1. Field of the Invention
The present invention relates to a liquid crystal display (LCD), and more particularly to a chip-on-glass type liquid crystal display in which each wiring for driver circuits is directly formed on an LCD panel.
2. Description of the Prior Art
An active matrix type LCD includes a plurality of thin film transistors (hereinafter, referred to as “TFTs”), which are located around intersectional points between a plurality of scan lines and a plurality of signal lines, and by which a plurality of liquid crystal pixels are driven. The scan lines are each connected to an external gate driver IC, which provides scan signals. The signal lines are each connected to an external source driver IC, which provides image signals. When the image signals inputted from the source driver IC are applied to liquid crystals through the TFTs turned on by the scan signals, a designated image is displayed.
There are various methods of connecting the scan lines to the gate driver IC and of connecting the signal lines to the source driver IC, for example, TAB (Tape Automated Bonding) using a printed circuit board, and chip-on-glass (hereinafter, referred to as “COG”).
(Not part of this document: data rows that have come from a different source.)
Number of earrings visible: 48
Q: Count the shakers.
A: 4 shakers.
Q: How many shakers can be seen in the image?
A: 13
In the COG method, both a gate driver IC and a source driver IC are directly attached onto an LCD panel by soldering or a metallic paste, and similarly each wiring for the gate driver IC and the source driver IC is directly performed on the LCD panel. In general, the wiring formed directly on the panel by application of this COG technology is referred to as “panel wiring”. Herein, the gate driver IC and the source driver IC are together generically referred to as a “driver circuit”. Further, a voltage applied to each driver circuit in order to drive the driver circuit is called a “driving voltage”.
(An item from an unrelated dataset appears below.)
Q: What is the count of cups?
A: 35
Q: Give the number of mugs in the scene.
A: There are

FIG. 1 shows how a driving voltage is applied to respective driver circuits 102, 104 and 106 through each panel wiring between the driver circuits. Each panel wiring can be modeled into resistors Rn−1 and Rn. As shown in FIG. 1, when the panel wirings Rn−1 and Rn for supplying the driving voltage to the driver circuits 102, 104 and 106 are connected in series between the driver circuits 102, 104 and 106, a voltage drop is generated by internal resistance components of the driver circuits 102, 104 and 106 and by resistance components of the panel wirings Rn−1 and Rn. Owing to this voltage drop, a relationship as the following Formula 1 is established:Vo(n−1)>Vi(n)>Vo(n)>Vi(n+1)  Formula 1
where Vi(n) is the input driving voltage applied to the driver circuit 104 in reality, and Vo(n) is the output driving voltage outputted from the driver circuit 104 in order to drive next circuit.
For this reason, when several driver circuits are connected with each other, an input driving voltage applied actually to a driver circuit after a certain step drops less than the minimum voltage (referred to as an “operation voltage”) necessary to operate the driver circuit, so that the circuit may not perform normal operation.